Wallace v. Jaffree, 472 U.S. 38 (1985)

A father brought suit on behalf of his children, claiming that a one-minute period of silence for "meditation or voluntary prayer" in public school violated the Establishment Clause of the First Amendment. The Supreme Court agreed.

STEVENS, J., delivered the opinion of the Court, in which BRENNAN, MARSHALL, BLACKMUN, and POWELL, JJ., joined. POWELL, J., filed a concurring opinion. O’CONNOR, J., filed an opinion concurring in the judgment. BURGER, C. J., WHITE, J., and REHNQUIST, J., filed dissenting opinions.

OPINION: JUSTICE STEVENS delivered the opinion of the Court.

... [T]he narrow question for decision is whether § 16-1-20.1, which authorizes a period of silence for "meditation or voluntary prayer," is a law respecting the establishment of religion within the meaning of the First Amendment.

...

The sponsor of the bill that became § 16-1-20.1, Senator Donald Holmes, inserted into the legislative record—apparently without dissent—a statement indicating that the legislation was an "effort to return voluntary prayer" to the public schools. Later Senator Holmes confirmed this purpose before the District Court. In response to the question whether he had any purpose for the legislation other than returning voluntary prayer to public schools, he stated [no].

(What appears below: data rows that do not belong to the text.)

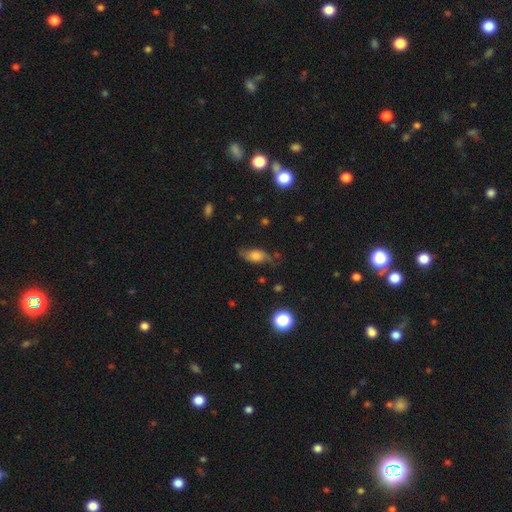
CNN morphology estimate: Q: Smooth or featured?
A: smooth (51%); runner-up: featured or disk (37%)
Q: How rounded?
A: in between (80%); runner-up: cigar-shaped (11%)
Q: Merging?
A: none (62%); runner-up: minor disturbance (25%)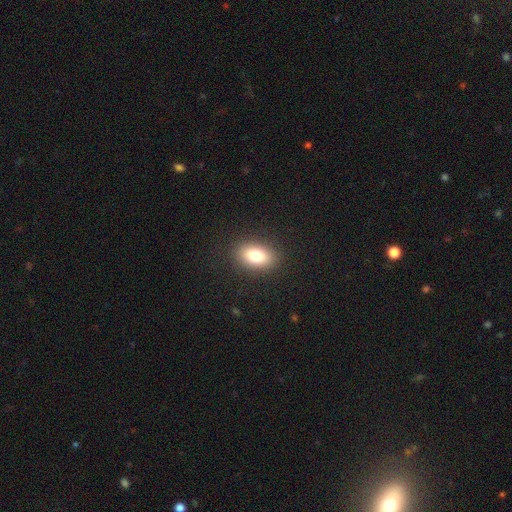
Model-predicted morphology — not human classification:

The unrebutted evidence of legislative intent contained in the legislative record and in the testimony of the sponsor of § 16-1-20.1 is confirmed by a consideration of the relationship between this statute and the two other measures that were considered in this case. The District Court found that the 1981 statute and its 1982 sequel had a common, nonsecular purpose. The wholly religious character of the later enactment is plainly evident from its text. When the differences between § 16-1-20.1 and its 1978 predecessor, § 16-1-20, are examined, it is equally clear that the 1981 statute has the same wholly religious character.

... [T]he only significant textual difference [between § 16-1-20.1 and § 16-1-20] is the addition of the words "or voluntary prayer."

The legislative intent to return prayer to the public schools is, of course, quite different from merely protecting every student's right to engage in voluntary prayer during an appropriate moment of silence during the schoolday. The 1978 statute already protected that right, containing nothing that prevented any student from engaging in voluntary prayer during a silent minute of meditation. Appellants have not identified any secular purpose that was not fully served by § 16-1-20 before the enactment of § 16-1-20.1. Thus, only two conclusions are consistent with the text of § § 16-1-20.1: (1) the statute was enacted to convey a message of state endorsement and promotion of prayer; or (2) the statute was enacted for no purpose. No one suggests that the statute was nothing but a meaningless or irrational act.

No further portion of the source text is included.